Auf der großen geopolitischen Bühne findet derzeit auch hinsichtlich Corona ein regelrechter Systemwettbewerb zwischen den USA und China statt. Das schillernde, widersprüchliche internationale Krisenmanagement des US-Präsidenten und die Endzeitstimmung verbreitenden Bilder der Corona-Seuche in New York stehen im scharfen Kontrast zu den geordneten, internationalen Unterstützungsmaßnahmen Chinas zur Eindämmung der Pandemie. Ganz offensichtlich spielt sich China als das vorbildliche, erfolgversprechende politische Modell für die Welt auf, das den Umgang mit internationalen Krisen wie Corona zu meistern versteht. Das internationale Image Chinas profitiert definitiv von Corona. Bereits während der Finanzkrise von 2008 präsentierte sich China als handlungsfähige und führungsstarke Nation. Bei Corona ist es ähnlich. Es ist absehbar, dass China am Ende auf der geopolitischen Gewinnerseite steht.

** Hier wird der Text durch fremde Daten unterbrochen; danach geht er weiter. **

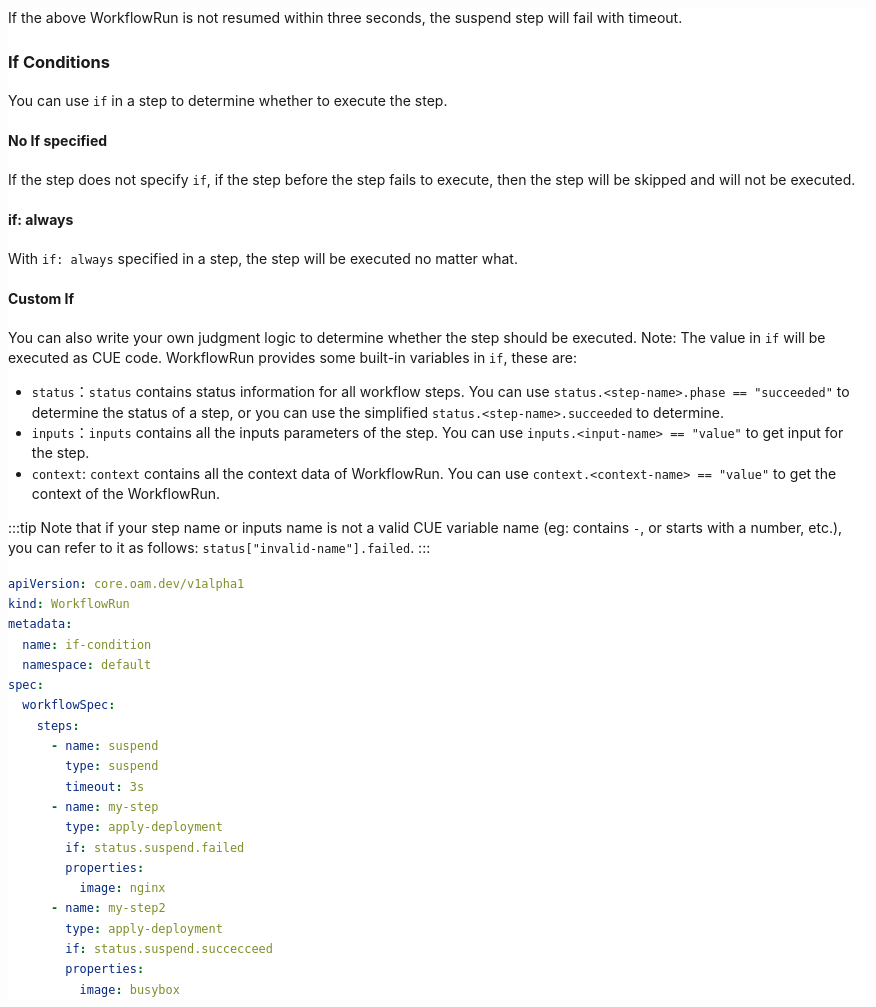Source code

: If the above WorkflowRun is not resumed within three seconds, the suspend step will fail with timeout.

### If Conditions

You can use `if` in a step to determine whether to execute the step.

#### No If specified

If the step does not specify `if`, if the step before the step fails to execute, then the step will be skipped and will not be executed.

#### if: always

With `if: always` specified in a step, the step will be executed no matter what.

#### Custom If

You can also write your own judgment logic to determine whether the step should be executed. Note: The value in `if` will be executed as CUE code. WorkflowRun provides some built-in variables in `if`, these are:

* `status`：`status` contains status information for all workflow steps. You can use `status.<step-name>.phase == "succeeded"` to determine the status of a step, or you can use the simplified `status.<step-name>.succeeded` to determine.
* `inputs`：`inputs` contains all the inputs parameters of the step. You can use `inputs.<input-name> == "value"` to get input for the step.
* `context`: `context` contains all the context data of WorkflowRun. You can use `context.<context-name> == "value"` to get the context of the WorkflowRun.

:::tip
Note that if your step name or inputs name is not a valid CUE variable name (eg: contains `-`, or starts with a number, etc.), you can refer to it as follows: `status["invalid-name"].failed`.
:::

```yaml
apiVersion: core.oam.dev/v1alpha1
kind: WorkflowRun
metadata:
  name: if-condition
  namespace: default
spec:
  workflowSpec:
    steps:
      - name: suspend
        type: suspend
        timeout: 3s
      - name: my-step
        type: apply-deployment
        if: status.suspend.failed
        properties:
          image: nginx
      - name: my-step2
        type: apply-deployment
        if: status.suspend.succecceed
        properties:
          image: busybox
```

Die EU ist besser für Schönwetterlagen geeignet

Müsste sich da nicht insbesondere auch Europa als internationaler Akteur und als „Friedensmacht“ von seiner besten Seite zeigen? Immerhin betrifft die Pandemie doch die europäische Zivilgesellschaft im Kern. Stattdessen stellt EU-Europa auch im Corona-Krisenmanagement seine Macht- und und Gestaltungslosigkeit unter Beweis. Von europäischer Solidarität ist wenig zu spüren, auch wenn Deutschland mitunter durchaus vorbildlich agiert. Tatsächlich scheint die EU weniger für akute Krisen als vielmehr für politische Schönwetterlagen oder utopische Visionen wie einen „Green Deal“ oder eine eigenständige Verteidigungsunion geeignet zu sein.

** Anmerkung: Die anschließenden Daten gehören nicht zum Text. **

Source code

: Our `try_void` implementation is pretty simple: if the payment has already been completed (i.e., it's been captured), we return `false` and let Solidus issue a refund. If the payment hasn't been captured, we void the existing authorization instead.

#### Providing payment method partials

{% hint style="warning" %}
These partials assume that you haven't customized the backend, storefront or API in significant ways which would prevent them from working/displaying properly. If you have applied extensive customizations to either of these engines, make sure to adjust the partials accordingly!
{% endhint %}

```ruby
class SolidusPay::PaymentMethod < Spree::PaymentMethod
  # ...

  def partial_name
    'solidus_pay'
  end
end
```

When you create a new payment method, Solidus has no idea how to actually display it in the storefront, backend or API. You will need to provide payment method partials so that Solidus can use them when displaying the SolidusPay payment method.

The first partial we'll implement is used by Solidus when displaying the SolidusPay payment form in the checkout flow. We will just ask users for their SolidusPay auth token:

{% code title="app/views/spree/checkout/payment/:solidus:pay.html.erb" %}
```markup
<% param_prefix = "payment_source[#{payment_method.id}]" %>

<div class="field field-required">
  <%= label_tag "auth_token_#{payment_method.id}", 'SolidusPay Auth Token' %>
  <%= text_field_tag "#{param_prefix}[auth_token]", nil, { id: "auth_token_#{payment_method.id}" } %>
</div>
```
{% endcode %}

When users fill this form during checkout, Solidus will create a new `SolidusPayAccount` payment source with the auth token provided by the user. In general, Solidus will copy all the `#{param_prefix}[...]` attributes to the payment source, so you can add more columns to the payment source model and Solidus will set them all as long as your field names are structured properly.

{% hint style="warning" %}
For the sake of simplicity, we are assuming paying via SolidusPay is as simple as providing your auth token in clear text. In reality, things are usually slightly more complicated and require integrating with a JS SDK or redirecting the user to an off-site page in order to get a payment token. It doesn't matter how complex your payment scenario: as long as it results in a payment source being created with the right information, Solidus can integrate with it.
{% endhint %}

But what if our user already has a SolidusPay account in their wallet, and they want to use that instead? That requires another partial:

Ähnlich wie in der Finanzkrise 2008 geht es hier faktisch nur um finanzielle Um- und Lastenteilung, wobei viele das reiche, alte und in machtpolitischer Hinsicht schwache Deutschland im Blick haben. Die Menschen in der EU schauen auf die Akteure in den nationalen Hauptstädten. Wenn es in der EU in den nächsten Wochen zu dauerhaften Unternehmensschließungen und Massenarbeitslosigkeit kommt, dann steht das viel beschworene europäische Friedensprojekt Europa zur Disposition. Es wird jetzt mit aller Dringlichkeit darauf ankommen – und zwar auch aus deutschem Interesse heraus –, dieses Szenario zu verhindern.

Kritische Zeit nach Corona

Was bedeuten diese Entwicklungen für Deutschland? Wir müssen trotz starker Fokussierung auf die Corona-Krise unser internationales Umfeld und die neue Zeit nach Corona im Auge behalten. Wir werden national wie international in schweres Fahrwasser geraten. Dafür müssen wir uns rechtzeitig fit machen und vor allem den Umgang mit Risiken und ein gesamtstaatliches Krisenmanagement neu lernen. Wir brauchen dringend eine ressortübergreifende Gesamtstrategie für Deutschland und entsprechende Institutionen wie einen Nationalen Sicherheitsrat, um uns als Bundesrepublik je nach Lage und angesichts der internationalen Entwicklungen immer neu aufzustellen beziehungsweise neu zu justieren.

Dazu gehört eine gesamtstaatliche, ressortübergreifende (und nicht nur eine gesundheitliche) Exit-Strategie für die kritische Zeit nach Corona. Vor allem müssen wir – gerade in einer Krise wie der jetzigen – mehr Führungsstärke in und für Europa zeigen. Es reicht nicht aus, die internationalen Entwicklungen einfach nur mit Betroffenheit zu kommentieren und ansonsten laufen zu lassen. Entweder, wir Europäer gestalten die Entwicklungen maßgeblich mit. Oder unsere Zukunft wird von anderen gestaltet.